W poniedziałek 19 maja około godziny 15:00 14-latek podszedł do patrolu strażników miejskich, informując o pobiciu. Z jego relacji wynikało, że został zaatakowany przez trzech chłopaków. Jeden z nich uderzył go w twarz, powodując obrażenia oka i zęba. Sprawcy wkrótce zostali zidentyfikowani.
Na miejsce natychmiast wezwano patrol policji. Do czasu ich przybycia funkcjonariusze miejskiej straży poprosili uczestników zdarzenia o kontakt z opiekunami. Pierwszy zjawił się wujek poszkodowanego, który byt wyraźnie wzburzony. Sytuacje udało się opanować dzięki interwencji mundurowych.
Policja wylegitymowała wszystkich uczestników incydentu i przyjęła ich zeznania. Jeden z chłopców po dłuższej rozmowie przyznał się do uderzenia kolegi, choć wcześniej temu zaprzeczał. Ustalono, ze konflikt trwał już wcześniej i miał swoje źródło w wymianie gróźb w mediach społecznościowych.

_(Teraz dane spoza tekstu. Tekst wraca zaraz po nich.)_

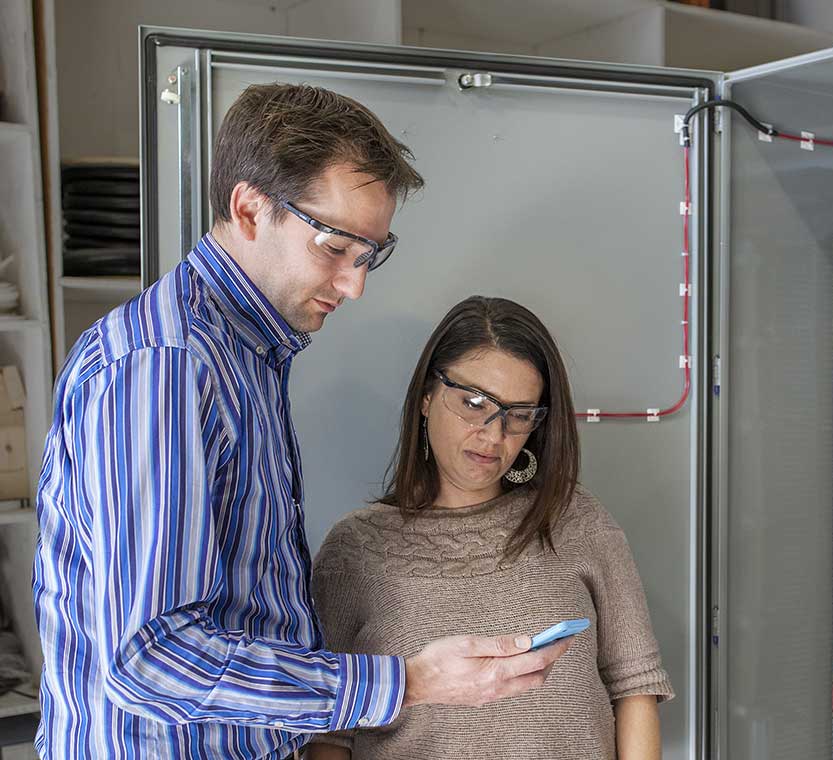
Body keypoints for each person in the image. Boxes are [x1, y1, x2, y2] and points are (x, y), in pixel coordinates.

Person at [31, 84, 569, 759]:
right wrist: (406, 682)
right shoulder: (165, 369)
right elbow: (150, 657)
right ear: (250, 209)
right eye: (335, 246)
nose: (354, 285)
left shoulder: (246, 357)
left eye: (371, 254)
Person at [308, 296, 673, 759]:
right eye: (474, 403)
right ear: (426, 395)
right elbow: (329, 732)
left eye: (518, 415)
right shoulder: (354, 551)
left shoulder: (576, 520)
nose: (493, 434)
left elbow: (635, 686)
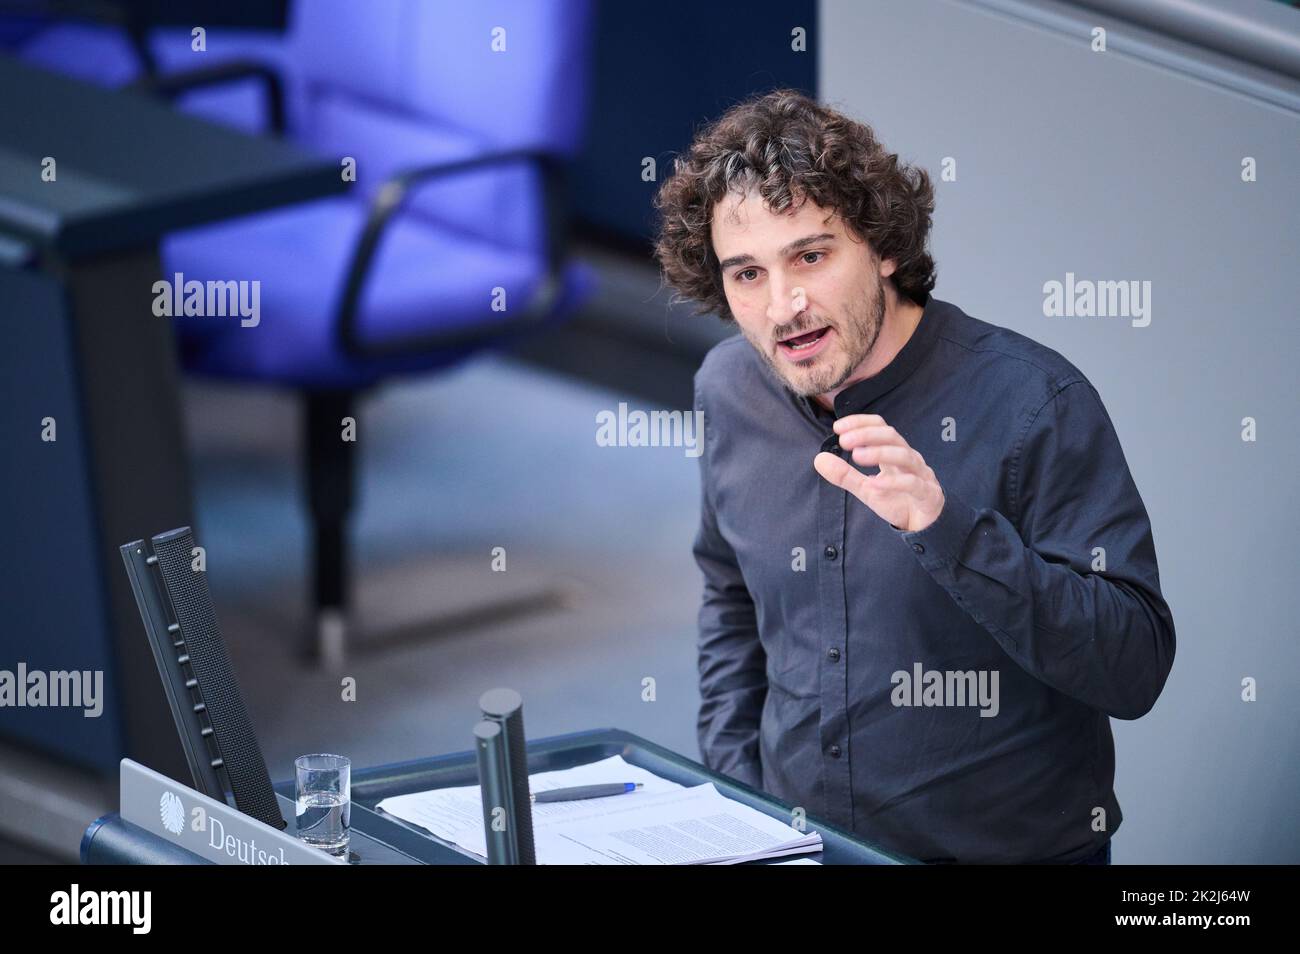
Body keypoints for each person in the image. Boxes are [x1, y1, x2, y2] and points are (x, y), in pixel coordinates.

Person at [652, 88, 1175, 864]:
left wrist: (948, 530)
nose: (783, 306)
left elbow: (1133, 670)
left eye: (811, 256)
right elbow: (730, 596)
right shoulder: (728, 388)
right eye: (747, 274)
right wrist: (738, 800)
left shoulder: (1035, 403)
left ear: (884, 246)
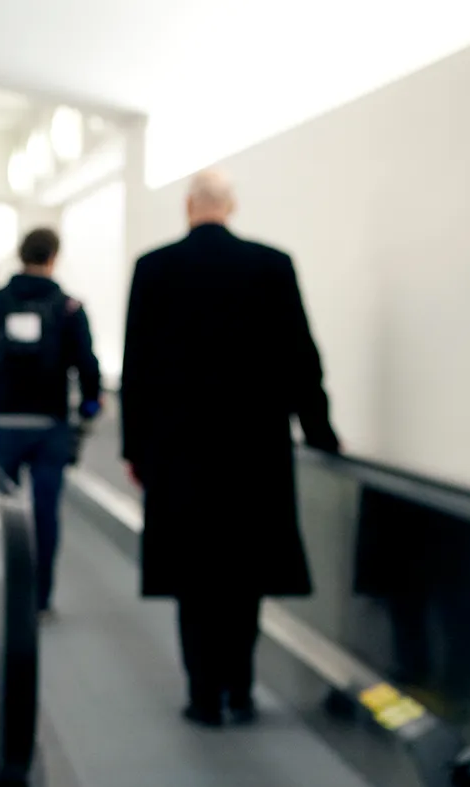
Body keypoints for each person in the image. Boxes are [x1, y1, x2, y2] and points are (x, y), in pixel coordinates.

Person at [120, 168, 341, 727]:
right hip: (254, 447)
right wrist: (319, 430)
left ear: (187, 207)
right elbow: (301, 355)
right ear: (232, 206)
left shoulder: (154, 268)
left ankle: (203, 695)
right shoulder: (272, 265)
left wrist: (135, 447)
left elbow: (136, 364)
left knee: (193, 575)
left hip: (178, 448)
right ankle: (240, 688)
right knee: (245, 572)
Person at [0, 228, 102, 616]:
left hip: (1, 423)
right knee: (46, 514)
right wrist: (89, 406)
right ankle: (40, 598)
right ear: (54, 257)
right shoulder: (68, 307)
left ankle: (3, 594)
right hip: (49, 426)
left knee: (1, 510)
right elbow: (87, 364)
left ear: (20, 255)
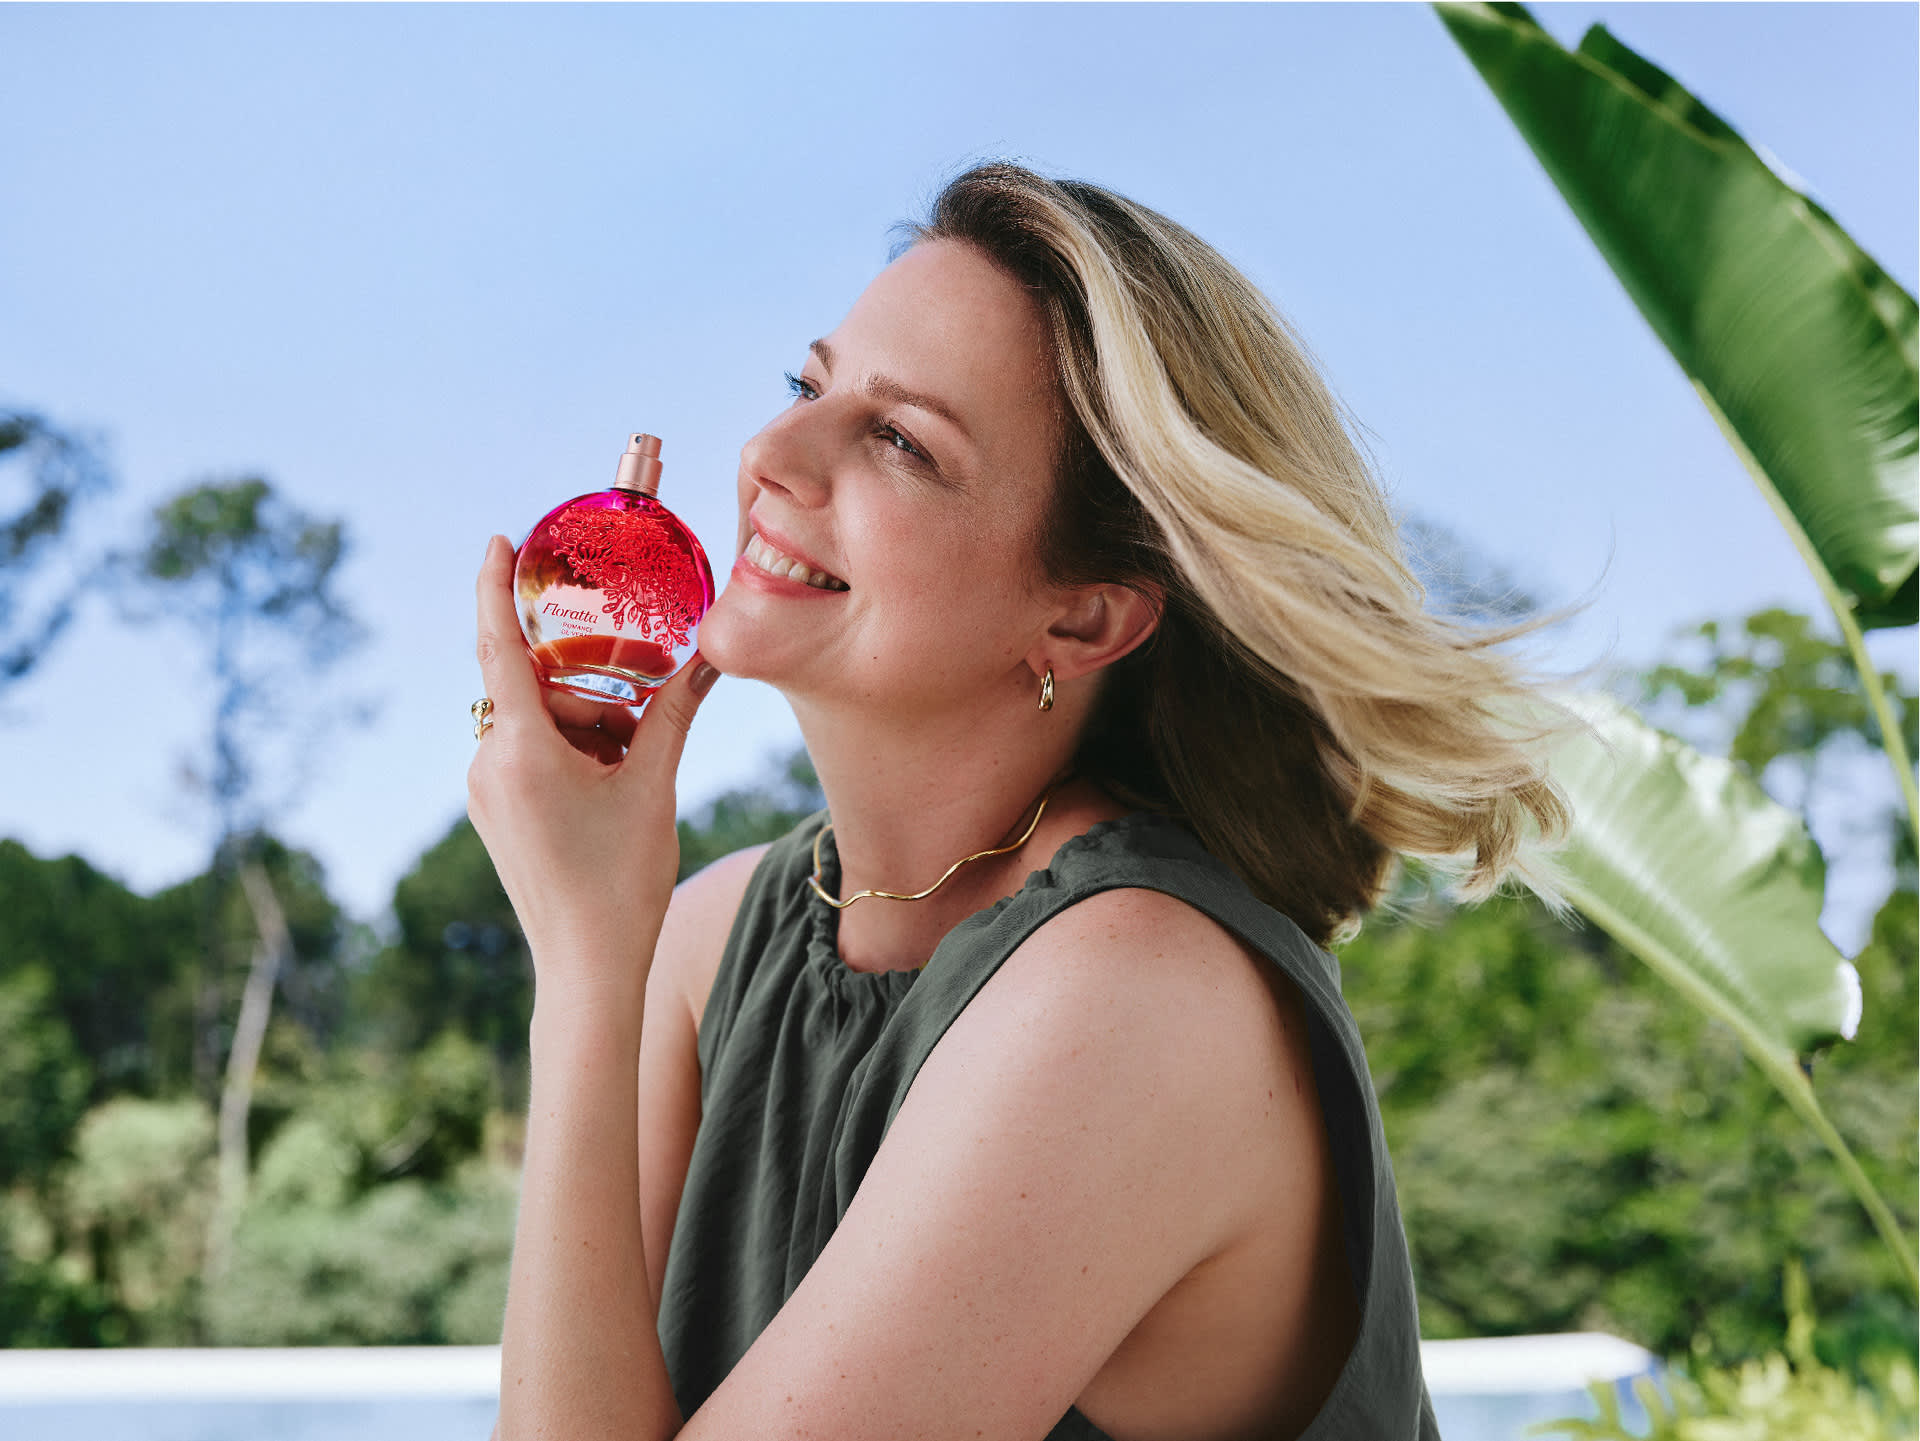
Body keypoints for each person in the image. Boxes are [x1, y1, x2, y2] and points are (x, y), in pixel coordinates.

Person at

Rodzice i opiekunowie zaangażowanych nastolatków potwierdzili istnienie napiętej atmosfery wśród młodzieży. Niepokojące treści, groźby i obraźliwe komentarze pojawiały się w sieci już od dłuższego czasu. Zgodnie z ich relacjami, konflikt byt wzajemny i nie ograniczał się do jednej strony.